U.S. researchers developed an AI system that helps classifying buildings with wildfire damage by relying solely on post-fire images with 92% accuracy.

Wildfires are increasing in frequency and intensity as climate change becomes more pronounced and visible. These are now causing disruptions in urban areas people left homes and their lives behind. Now, they will have to wait anxiously to know the state of their homes and the damage that they will need to fix.

Researchers at Stanford University and the California Polytechnic State University (Cal Poly) have developed an Artificial Intelligence (AI) algorithm system called DamageMap that is a damage classifier; it helps identify building damages within minutes of a catastrophe by studying aerial photographs. Instead of comparing before-and-after photos, they’ve trained a program using machine learning to rely solely on post-fire images.

We wanted to automate the process and make it much faster for first responders or even for citizens that might want to know what happened to their house after a wildfire. Our model results are on par with human accuracy.

– Lead study author

Previous systems would need pre-and-post damage photos and run a comparative test between the two. This has restricted rapid assessments since the system requires data from the same satellite, camera angle, and lighting conditions, which many-a-times would be either impossible or time-consuming.

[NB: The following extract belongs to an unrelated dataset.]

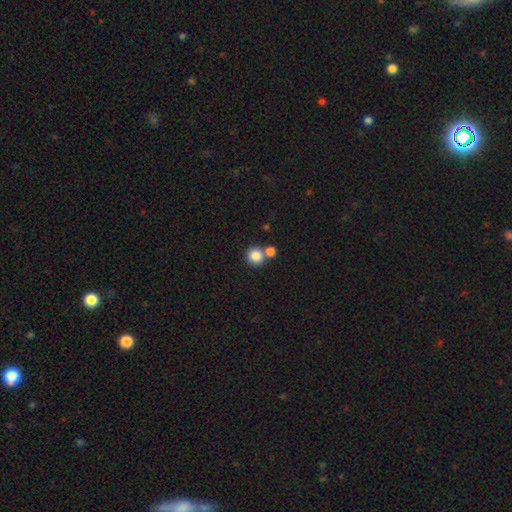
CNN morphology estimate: smooth 85%, star or artifact 10%, featured or disk 6%. Down the decision tree: how rounded — round (91%); merging — none (57%).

However, unlike previous systems that did comparative analyses between pre-and-post-fire photographs, the AI system is a trained program that uses machine learning to study post-fire images so, it can adapt to sifting through unseen data. The researchers tested it using a variety of satellite, aerial and drone photography with at least 92% accuracy.

People can tell if a building is damaged or not without the before picture, so the researchers tested that hypothesis with machine learning. This can be a powerful tool for rapidly assessing damage and planning disaster recovery efforts.

Structural damage from wildfires in California is typically divided into four categories: almost no damage, minor damage, major damage or destroyed. Because the AI system is based on aerial images, the researchers quickly realised the system could not make assessments to that degree of detail and trained the machine to simply determine if fire damage was present or absent.